TEXT BLOCK -
*** Block opens ***

Especially when your characters “look” at each other all the time in your scene description. Same goes for staring, gazing, glowering, eyeballing, scrutinising or any other synonym for the word “look”.

Until I starting script reading on a regular basis, I had no idea how much my characters “looked” at each other and how much of a problem this *can* become for the Reader. Now let me get this straight: “looking” is not a problem per se – until you do it all the time. It’s easy to fall into this trap. You want some actions, you want to render stuff as image, right? Looking is an action, nice one. Stick that in.

DON’T! If your characters do very little but look at stuff and/or each other, then frankly, it becomes a dull read. If a character is not what they say, but what they do, then an action is not a look but a real movement. What do you move when you look at someone or something? Your eyes. Hmmmm. Suddenly I’m thinking not only that’s pretty dull, but also problematic: a look after all is always open to interpretation; one man’s rage is another’s cool indifference, one woman’s sorrow is another’s resentment. Just HOW are we supposed to see this? If you can only read it actually on the page, does this not then mean you have committed the cardinal sin of sharing information with the Reader that is inaccessible to an audience? Go straight to jail & do not collect two hundred pounds, naughty screenwriter.

Of course “looks” can add to your writing. There are those “Oh Shit!” moments when characters’ eyes meet when something bad happens or they are visited with a moment of insight; used in the right context, this can work well. Equally, characters in love can stare at each other and get away with it because people in love DO actually stare at each other like sick puppies (also go straight to jail, boo). Just use this type of thing sparingly, so as to not affect their impact.

*** Block closes ***

Transcribed page text
*** Block opens ***

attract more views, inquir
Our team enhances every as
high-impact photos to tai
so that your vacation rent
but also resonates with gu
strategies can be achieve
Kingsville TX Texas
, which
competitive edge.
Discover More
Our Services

*** Block closes ***
*** Block opens ***

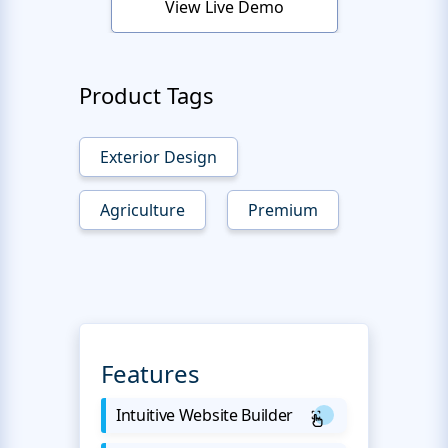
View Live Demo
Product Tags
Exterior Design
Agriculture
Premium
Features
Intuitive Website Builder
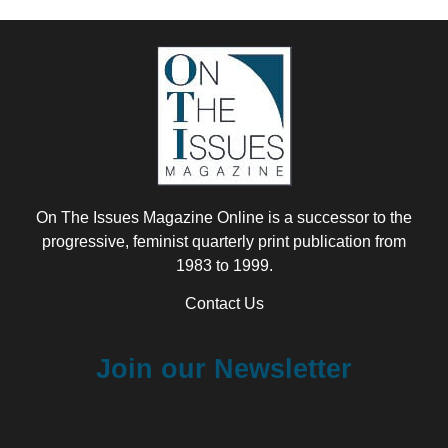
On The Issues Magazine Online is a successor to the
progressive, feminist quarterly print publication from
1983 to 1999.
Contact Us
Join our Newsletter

*** Block closes ***

Copy the screenwriting text from "Especially when your" to "Stick that in.", but switch "scene description" to "action lines". The listing isn't needed for anything here.

OUTPUT FOR THIS TASK -
Especially when your characters “look” at each other all the time in your action lines. Same goes for staring, gazing, glowering, eyeballing, scrutinising or any other synonym for the word “look”.

Until I starting script reading on a regular basis, I had no idea how much my characters “looked” at each other and how much of a problem this *can* become for the Reader. Now let me get this straight: “looking” is not a problem per se – until you do it all the time. It’s easy to fall into this trap. You want some actions, you want to render stuff as image, right? Looking is an action, nice one. Stick that in.